• **What this exercise asks**:
1. Please print everything in the Morgan Creek recharge passage from "View larger version" down to "and Summer (July-Sept.).", word for word.
2. In the Morgan Creek recharge passage, what was the driest water year and how much precipitation fell in it?

• **Extracted text**:
- - -

For the water years 1995 to 2004 (1 Oct. 1994 through 30 Sept.2004), the Morgan Creek watershed received an average of 115 cm of precipitation per year; the driest year was 2002 with 73 cm and the wettest year was 1996 with 161 cm. The largest single rainfall event was 16–17 Sept. 1999, when the tropical depression that was Hurricane Floyd dumped more than 32 cm of rain on the Delmarva Peninsula. LEACHM predicted that the hydraulic conductivity of the soils would permit only 5 cm of the deluge to infiltrate the soil, the remaining 27 cm becoming surface runoff. This conservative estimate of infiltration during large events is one reason that overall recharge rates are somewhat lower than other independent estimates. For the 10-yr simulation, recharge was greatest in spring seasons (April through June) that followed the wet winters of 1996 through 1998 (Fig. 3 ).

View larger version (48K): [in this window] [in a new window]   Fig. 3. (A) Seasonal variations in runoff, infiltration, evapotranspiration, and recharge simulated for a 5-meter thick unsaturated zone. The sum of runoff and infiltration are equal to the total rain plus snowmelt for the same period. A difference between infiltration and the sum of evapotranspiration and recharge will result in a change of moisture content in the unsaturated zone. (B) Seasonal recharge for simulated for 1-m, 5-m, and 10-m thick unsaturated zones. Recharge that peaks in the winter at 1-m lags until the following fall before reaching a peak recharge at 10 m. Astronomical seasons are used: Fall (Oct.-Dec.); Winter (Jan.-Mar.); Spring (Apr.-June); and Summer (July-Sept.).

- - -

• **Data extracts**:
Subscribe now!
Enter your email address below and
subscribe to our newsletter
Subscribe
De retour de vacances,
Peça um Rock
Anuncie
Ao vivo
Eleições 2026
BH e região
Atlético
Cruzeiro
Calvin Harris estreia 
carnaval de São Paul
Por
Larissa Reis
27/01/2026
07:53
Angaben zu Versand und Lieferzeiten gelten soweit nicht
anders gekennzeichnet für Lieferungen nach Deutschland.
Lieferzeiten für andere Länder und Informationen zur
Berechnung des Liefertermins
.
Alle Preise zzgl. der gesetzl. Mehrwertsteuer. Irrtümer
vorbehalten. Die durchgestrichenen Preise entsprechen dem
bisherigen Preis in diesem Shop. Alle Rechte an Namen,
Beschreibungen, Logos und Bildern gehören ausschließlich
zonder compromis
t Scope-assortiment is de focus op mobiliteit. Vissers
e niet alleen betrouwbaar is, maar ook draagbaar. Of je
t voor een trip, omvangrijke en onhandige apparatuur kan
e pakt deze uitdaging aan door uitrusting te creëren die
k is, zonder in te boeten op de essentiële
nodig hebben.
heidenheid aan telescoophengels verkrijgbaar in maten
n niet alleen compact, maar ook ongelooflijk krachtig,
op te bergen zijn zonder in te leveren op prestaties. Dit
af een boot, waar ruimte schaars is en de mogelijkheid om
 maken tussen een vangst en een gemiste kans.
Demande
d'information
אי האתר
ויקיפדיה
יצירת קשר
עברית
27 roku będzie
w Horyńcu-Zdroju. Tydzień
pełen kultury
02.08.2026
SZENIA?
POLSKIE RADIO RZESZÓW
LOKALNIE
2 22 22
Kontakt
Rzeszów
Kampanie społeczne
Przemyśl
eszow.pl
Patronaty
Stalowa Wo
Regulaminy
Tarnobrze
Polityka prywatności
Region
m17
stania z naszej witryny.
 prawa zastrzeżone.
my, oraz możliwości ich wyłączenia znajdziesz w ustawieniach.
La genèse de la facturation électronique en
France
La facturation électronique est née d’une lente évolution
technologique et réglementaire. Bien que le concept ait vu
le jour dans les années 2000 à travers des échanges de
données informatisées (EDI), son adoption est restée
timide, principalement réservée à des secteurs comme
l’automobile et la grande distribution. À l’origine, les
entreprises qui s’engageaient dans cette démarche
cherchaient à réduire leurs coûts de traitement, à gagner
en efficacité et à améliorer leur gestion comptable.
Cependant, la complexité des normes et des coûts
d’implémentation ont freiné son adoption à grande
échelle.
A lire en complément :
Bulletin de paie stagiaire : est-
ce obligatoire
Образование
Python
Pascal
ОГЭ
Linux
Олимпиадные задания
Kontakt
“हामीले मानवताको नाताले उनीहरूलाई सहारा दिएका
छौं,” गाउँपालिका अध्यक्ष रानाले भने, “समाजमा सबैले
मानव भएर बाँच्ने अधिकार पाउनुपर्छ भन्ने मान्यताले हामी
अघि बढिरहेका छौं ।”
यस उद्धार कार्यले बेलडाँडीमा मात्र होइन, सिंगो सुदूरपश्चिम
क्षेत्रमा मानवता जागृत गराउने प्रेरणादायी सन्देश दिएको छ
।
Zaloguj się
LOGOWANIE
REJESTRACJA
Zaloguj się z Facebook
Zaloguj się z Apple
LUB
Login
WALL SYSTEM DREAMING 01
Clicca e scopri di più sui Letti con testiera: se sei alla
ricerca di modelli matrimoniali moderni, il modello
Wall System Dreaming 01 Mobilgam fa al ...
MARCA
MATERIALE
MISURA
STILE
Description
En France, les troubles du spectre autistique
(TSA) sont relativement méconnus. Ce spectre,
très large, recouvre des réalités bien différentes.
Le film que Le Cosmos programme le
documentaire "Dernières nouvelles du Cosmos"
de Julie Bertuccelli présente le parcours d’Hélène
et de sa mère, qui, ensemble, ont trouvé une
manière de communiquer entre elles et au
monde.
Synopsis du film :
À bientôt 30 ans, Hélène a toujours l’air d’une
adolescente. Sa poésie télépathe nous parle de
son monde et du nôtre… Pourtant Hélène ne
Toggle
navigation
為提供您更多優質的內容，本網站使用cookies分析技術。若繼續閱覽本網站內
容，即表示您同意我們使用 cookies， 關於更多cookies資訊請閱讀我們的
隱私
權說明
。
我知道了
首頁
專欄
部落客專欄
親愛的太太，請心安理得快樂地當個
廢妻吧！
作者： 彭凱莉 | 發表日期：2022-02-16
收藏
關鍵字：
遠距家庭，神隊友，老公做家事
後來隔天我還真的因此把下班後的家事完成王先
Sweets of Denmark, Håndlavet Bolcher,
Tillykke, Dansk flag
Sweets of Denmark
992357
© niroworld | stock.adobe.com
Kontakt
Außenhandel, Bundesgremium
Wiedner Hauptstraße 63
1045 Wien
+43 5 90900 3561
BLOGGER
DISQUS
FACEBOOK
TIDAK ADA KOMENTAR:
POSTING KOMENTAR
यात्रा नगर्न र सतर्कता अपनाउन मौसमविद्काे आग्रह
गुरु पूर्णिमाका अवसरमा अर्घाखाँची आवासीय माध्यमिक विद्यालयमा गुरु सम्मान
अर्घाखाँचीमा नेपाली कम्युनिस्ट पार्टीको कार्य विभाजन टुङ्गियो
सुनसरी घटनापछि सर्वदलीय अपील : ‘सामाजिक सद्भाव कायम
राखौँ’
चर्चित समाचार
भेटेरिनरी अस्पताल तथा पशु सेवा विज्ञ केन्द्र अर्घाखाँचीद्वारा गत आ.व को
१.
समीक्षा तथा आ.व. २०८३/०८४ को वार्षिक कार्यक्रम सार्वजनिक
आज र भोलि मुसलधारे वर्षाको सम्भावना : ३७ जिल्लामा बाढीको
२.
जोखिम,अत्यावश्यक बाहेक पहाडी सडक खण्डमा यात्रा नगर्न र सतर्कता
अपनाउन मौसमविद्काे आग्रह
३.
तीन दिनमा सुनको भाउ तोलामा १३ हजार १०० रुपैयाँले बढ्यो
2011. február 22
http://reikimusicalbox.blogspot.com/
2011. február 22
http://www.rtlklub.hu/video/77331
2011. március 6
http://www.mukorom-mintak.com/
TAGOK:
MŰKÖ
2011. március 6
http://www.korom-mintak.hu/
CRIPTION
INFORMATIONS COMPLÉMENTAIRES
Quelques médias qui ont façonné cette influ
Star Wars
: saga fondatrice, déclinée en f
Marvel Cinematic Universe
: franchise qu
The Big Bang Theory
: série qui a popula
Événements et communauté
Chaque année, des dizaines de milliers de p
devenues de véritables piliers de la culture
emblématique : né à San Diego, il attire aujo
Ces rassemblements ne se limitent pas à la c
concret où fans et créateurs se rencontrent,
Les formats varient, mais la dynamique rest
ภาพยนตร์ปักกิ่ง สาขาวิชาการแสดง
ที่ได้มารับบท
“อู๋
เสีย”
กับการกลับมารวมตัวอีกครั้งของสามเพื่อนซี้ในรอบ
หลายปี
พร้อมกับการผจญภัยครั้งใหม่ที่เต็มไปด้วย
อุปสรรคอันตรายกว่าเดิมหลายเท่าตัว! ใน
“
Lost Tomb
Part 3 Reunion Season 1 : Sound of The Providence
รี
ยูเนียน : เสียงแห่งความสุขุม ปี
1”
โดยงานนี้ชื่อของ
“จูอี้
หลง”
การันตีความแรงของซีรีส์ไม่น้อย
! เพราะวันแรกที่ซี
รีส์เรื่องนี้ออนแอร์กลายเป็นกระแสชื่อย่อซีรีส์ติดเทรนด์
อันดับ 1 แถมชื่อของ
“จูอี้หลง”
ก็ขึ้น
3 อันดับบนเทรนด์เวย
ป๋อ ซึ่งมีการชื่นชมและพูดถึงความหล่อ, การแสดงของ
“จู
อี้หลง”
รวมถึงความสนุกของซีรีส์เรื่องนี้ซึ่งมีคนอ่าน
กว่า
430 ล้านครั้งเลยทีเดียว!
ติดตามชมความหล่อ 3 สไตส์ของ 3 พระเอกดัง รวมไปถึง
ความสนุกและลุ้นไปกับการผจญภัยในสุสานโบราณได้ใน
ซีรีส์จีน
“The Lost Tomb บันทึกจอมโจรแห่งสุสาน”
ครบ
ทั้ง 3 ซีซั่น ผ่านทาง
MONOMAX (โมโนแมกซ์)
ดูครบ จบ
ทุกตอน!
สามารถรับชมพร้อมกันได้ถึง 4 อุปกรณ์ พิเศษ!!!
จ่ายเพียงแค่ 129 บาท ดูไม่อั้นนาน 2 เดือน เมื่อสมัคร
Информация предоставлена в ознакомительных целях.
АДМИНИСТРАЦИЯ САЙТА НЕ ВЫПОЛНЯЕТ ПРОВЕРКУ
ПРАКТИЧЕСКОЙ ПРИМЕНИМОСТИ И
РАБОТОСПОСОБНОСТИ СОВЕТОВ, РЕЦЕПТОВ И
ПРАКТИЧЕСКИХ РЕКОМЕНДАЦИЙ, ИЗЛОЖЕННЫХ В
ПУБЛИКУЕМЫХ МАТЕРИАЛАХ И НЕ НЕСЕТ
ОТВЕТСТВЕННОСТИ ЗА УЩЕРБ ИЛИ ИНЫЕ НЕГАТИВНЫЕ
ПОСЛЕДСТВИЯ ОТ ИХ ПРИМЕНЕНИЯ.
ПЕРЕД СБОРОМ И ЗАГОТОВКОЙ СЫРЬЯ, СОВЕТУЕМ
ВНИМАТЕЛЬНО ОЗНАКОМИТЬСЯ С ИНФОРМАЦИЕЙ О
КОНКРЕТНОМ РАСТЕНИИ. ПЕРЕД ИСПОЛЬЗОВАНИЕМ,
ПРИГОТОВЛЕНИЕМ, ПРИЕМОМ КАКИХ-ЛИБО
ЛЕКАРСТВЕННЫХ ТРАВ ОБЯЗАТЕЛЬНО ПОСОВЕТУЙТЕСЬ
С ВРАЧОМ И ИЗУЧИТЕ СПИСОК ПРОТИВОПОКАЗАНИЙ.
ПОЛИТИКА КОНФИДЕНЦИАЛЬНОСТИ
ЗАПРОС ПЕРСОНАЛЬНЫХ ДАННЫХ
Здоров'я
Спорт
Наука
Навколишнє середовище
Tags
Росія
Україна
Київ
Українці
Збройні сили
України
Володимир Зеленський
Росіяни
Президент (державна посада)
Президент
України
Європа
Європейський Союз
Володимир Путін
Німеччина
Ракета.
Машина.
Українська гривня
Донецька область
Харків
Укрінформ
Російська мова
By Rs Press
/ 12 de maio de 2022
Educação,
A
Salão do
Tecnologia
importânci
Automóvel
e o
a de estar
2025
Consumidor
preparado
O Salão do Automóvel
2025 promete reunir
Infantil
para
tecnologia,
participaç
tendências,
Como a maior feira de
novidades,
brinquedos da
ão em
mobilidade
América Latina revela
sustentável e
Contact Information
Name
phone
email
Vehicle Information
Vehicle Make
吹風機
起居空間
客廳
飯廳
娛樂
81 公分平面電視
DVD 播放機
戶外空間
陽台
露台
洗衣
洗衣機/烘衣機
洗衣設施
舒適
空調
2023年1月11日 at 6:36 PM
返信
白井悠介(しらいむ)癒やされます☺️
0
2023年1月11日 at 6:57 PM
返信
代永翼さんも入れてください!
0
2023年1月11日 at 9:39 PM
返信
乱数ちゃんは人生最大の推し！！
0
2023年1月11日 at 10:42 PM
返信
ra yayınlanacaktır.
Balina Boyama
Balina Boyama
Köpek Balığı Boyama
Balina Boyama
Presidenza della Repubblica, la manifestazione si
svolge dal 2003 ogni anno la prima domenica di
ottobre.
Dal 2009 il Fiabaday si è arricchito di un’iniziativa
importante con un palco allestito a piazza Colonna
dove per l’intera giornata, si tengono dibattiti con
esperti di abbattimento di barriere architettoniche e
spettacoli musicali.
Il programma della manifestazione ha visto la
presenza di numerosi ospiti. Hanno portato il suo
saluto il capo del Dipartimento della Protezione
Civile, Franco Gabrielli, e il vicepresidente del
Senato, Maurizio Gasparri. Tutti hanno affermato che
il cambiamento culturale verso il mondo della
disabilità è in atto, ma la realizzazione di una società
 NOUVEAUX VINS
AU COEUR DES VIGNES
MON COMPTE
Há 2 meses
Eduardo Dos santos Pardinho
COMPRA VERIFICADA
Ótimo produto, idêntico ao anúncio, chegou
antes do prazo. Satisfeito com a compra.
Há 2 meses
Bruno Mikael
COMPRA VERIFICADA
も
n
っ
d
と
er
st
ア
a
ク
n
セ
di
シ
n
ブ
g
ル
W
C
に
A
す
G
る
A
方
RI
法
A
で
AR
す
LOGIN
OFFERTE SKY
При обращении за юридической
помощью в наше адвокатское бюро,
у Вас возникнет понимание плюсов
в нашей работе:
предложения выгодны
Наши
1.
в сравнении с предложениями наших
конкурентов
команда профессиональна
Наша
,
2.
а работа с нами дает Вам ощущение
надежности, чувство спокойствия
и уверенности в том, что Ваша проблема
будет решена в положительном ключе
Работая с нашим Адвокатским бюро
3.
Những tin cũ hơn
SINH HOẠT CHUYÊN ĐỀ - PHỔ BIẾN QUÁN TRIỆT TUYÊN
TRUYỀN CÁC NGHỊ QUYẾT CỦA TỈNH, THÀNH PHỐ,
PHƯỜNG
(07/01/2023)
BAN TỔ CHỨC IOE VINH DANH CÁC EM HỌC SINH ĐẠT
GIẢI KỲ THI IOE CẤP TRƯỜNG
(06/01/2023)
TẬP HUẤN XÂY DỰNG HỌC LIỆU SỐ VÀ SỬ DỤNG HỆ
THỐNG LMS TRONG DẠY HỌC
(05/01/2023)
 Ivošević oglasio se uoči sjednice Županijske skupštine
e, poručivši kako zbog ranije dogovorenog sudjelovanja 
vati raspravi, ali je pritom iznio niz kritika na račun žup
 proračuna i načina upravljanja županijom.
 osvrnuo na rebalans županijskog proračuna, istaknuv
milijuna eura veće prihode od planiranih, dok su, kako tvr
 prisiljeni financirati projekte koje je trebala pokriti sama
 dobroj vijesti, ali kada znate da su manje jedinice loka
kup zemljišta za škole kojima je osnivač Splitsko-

- - -

• **Solution set**:
1.
View larger version (48K): [in this window] [in a new window]   Fig. 3. (A) Seasonal variations in runoff, infiltration, evapotranspiration, and recharge simulated for a 5-meter thick unsaturated zone. The sum of runoff and infiltration are equal to the total rain plus snowmelt for the same period. A difference between infiltration and the sum of evapotranspiration and recharge will result in a change of moisture content in the unsaturated zone. (B) Seasonal recharge for simulated for 1-m, 5-m, and 10-m thick unsaturated zones. Recharge that peaks in the winter at 1-m lags until the following fall before reaching a peak recharge at 10 m. Astronomical seasons are used: Fall (Oct.-Dec.); Winter (Jan.-Mar.); Spring (Apr.-June); and Summer (July-Sept.).

2. 2002, with 73 cm of precipitation.